• **STORED RECORDS**
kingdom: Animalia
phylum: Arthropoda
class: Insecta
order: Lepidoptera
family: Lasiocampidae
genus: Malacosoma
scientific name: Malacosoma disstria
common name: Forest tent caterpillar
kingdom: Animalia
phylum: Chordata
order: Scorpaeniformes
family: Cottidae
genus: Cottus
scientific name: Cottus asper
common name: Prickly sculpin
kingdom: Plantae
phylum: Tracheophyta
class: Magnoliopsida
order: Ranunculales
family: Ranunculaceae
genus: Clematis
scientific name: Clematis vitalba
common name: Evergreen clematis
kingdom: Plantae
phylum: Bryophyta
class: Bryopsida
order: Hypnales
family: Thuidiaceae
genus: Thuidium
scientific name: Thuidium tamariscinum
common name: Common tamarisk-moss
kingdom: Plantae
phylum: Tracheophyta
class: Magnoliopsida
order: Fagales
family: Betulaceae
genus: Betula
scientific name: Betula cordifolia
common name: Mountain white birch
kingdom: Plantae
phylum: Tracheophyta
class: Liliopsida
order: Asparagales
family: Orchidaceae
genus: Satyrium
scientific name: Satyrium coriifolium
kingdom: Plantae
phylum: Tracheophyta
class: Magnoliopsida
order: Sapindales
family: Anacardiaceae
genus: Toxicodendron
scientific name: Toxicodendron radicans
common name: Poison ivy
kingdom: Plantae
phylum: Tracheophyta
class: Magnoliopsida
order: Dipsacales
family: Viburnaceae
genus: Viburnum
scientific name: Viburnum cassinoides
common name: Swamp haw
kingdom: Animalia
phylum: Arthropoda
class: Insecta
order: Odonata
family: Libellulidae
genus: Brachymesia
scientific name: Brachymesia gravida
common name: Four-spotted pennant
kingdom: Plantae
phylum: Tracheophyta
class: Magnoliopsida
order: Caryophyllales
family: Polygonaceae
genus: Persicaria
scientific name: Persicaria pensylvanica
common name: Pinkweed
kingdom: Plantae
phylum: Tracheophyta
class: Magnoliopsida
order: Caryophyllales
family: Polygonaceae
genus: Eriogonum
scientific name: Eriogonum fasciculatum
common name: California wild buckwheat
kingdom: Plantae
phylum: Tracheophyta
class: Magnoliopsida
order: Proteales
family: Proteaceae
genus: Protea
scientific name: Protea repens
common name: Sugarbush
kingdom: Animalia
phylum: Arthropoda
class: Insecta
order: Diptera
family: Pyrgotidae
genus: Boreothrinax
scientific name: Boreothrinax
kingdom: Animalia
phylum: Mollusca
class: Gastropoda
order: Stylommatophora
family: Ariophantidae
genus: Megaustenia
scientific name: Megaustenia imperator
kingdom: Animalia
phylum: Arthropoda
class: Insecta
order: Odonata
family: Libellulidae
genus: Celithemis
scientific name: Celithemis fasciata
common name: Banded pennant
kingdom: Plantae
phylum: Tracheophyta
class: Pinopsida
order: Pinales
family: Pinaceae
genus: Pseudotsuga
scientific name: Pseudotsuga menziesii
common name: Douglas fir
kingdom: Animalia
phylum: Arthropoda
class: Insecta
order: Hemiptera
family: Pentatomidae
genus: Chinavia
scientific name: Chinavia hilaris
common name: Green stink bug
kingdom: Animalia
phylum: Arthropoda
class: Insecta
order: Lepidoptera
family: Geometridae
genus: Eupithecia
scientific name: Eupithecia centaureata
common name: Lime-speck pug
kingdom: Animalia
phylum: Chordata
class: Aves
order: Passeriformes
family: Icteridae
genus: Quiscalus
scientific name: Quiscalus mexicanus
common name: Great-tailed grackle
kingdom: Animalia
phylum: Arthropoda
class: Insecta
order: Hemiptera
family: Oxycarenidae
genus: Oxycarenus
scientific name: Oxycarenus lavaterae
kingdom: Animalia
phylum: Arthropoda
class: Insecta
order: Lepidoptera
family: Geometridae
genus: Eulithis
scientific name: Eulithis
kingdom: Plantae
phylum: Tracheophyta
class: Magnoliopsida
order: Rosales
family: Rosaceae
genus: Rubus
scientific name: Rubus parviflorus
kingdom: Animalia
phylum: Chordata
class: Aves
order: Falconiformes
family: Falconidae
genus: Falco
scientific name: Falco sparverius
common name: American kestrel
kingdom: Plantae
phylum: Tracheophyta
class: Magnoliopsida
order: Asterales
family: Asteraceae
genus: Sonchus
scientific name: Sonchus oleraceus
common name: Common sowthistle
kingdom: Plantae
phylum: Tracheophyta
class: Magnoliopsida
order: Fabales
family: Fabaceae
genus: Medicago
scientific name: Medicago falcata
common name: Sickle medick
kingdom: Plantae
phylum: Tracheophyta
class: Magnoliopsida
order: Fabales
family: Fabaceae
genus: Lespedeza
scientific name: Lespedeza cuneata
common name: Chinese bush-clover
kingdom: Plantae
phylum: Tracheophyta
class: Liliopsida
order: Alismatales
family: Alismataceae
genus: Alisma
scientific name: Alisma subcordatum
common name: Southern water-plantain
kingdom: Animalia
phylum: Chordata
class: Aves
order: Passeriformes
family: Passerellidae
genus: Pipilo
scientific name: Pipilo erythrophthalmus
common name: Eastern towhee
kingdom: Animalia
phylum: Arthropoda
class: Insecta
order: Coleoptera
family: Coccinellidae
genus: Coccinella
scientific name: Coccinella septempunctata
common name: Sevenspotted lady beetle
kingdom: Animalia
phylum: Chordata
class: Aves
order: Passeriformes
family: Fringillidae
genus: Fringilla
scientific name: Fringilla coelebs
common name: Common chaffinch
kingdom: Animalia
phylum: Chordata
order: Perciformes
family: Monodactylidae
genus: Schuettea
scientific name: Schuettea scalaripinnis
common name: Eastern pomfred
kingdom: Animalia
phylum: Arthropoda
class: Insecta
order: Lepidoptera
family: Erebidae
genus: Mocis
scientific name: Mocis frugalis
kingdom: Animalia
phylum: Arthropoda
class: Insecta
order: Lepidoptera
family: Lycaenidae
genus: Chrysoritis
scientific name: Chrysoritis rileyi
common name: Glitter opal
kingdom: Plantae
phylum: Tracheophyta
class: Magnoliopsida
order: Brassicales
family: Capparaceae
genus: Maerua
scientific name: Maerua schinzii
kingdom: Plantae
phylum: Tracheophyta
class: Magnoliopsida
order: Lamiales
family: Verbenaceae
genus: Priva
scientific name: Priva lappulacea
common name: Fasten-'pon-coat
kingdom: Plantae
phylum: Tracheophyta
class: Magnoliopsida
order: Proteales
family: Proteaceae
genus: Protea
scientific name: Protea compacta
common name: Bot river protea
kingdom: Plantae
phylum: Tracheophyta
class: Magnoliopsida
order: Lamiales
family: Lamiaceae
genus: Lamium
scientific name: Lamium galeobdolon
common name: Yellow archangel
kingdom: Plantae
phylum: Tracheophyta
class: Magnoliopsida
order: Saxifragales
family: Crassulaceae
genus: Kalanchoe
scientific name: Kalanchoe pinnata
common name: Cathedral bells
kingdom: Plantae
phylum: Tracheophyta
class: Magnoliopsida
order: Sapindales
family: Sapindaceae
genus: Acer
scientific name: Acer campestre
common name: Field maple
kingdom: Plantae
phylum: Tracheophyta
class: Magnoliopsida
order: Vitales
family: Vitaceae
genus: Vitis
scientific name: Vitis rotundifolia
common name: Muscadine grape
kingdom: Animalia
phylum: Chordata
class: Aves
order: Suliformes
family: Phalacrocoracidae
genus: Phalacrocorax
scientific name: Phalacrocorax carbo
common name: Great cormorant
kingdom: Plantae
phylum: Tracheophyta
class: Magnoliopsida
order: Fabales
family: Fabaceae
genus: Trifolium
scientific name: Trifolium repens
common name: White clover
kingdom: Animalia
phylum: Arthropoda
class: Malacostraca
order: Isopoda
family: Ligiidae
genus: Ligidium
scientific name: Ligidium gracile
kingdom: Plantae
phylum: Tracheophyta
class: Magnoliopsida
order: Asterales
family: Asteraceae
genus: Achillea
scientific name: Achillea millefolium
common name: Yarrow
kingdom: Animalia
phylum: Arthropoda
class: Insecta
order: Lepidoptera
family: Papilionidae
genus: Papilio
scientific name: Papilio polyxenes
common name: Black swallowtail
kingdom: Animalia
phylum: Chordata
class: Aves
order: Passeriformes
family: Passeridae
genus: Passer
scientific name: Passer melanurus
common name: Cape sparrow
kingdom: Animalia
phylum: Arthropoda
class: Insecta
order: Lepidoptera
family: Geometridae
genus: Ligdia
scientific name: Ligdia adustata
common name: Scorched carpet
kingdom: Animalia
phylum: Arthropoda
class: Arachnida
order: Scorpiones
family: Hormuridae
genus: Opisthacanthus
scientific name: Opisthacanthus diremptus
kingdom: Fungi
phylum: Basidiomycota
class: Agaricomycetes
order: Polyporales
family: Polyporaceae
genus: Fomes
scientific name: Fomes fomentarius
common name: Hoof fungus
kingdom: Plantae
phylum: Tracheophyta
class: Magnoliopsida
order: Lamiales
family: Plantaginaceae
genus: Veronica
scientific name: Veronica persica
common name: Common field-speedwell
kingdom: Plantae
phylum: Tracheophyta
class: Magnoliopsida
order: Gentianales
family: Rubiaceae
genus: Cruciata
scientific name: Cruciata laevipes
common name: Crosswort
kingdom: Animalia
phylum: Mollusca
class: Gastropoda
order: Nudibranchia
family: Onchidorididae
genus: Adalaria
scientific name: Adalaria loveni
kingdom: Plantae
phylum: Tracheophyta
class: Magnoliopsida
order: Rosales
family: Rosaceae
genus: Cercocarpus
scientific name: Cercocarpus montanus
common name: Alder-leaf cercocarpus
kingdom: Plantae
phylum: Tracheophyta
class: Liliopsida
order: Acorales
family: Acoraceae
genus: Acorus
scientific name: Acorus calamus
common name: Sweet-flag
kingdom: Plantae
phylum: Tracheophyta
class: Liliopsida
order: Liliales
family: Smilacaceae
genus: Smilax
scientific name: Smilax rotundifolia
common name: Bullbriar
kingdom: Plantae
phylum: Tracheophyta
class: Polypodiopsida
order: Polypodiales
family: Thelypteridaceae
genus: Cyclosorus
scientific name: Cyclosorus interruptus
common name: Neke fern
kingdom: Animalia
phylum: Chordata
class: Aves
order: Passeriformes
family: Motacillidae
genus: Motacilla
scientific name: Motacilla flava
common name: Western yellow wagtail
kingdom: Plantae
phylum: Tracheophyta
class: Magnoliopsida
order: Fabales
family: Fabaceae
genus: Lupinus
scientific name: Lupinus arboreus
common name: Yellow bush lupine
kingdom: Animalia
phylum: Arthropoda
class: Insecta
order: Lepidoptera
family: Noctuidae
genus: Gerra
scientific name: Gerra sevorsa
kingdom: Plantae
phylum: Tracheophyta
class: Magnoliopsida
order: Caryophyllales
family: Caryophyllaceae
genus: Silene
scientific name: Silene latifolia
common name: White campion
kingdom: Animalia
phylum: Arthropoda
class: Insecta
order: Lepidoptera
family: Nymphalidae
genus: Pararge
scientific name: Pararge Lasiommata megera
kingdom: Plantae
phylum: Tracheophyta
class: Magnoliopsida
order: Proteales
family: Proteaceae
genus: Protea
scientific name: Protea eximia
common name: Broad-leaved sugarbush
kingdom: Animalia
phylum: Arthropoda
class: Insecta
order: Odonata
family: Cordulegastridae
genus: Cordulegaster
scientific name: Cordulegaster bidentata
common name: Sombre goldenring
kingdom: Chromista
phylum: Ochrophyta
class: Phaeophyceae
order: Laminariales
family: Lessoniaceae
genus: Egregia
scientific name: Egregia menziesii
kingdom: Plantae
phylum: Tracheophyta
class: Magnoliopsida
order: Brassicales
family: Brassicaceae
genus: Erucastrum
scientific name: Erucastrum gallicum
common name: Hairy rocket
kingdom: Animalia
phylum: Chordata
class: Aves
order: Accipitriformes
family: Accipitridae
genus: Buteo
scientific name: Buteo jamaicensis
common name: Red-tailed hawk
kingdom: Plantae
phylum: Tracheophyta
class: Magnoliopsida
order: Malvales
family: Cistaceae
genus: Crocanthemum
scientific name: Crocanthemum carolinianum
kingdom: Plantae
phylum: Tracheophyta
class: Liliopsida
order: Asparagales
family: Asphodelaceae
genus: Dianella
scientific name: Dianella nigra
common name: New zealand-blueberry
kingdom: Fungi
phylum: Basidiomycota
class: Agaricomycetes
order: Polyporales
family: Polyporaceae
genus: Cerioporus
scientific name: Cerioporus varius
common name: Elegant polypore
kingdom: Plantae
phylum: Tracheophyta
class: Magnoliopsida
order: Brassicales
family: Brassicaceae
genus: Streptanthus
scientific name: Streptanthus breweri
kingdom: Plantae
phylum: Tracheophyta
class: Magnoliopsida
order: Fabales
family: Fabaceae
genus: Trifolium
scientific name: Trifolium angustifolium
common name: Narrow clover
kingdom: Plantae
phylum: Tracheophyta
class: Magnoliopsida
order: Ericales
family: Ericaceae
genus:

• **AIM**
Print the lines from the start of the rows up to and including the line with "genus: Thuidium", copying each one exactly.

• **OUTPUT FOR THIS EXERCISE**
kingdom: Animalia
phylum: Arthropoda
class: Insecta
order: Lepidoptera
family: Lasiocampidae
genus: Malacosoma
scientific name: Malacosoma disstria
common name: Forest tent caterpillar
kingdom: Animalia
phylum: Chordata
order: Scorpaeniformes
family: Cottidae
genus: Cottus
scientific name: Cottus asper
common name: Prickly sculpin
kingdom: Plantae
phylum: Tracheophyta
class: Magnoliopsida
order: Ranunculales
family: Ranunculaceae
genus: Clematis
scientific name: Clematis vitalba
common name: Evergreen clematis
kingdom: Plantae
phylum: Bryophyta
class: Bryopsida
order: Hypnales
family: Thuidiaceae
genus: Thuidium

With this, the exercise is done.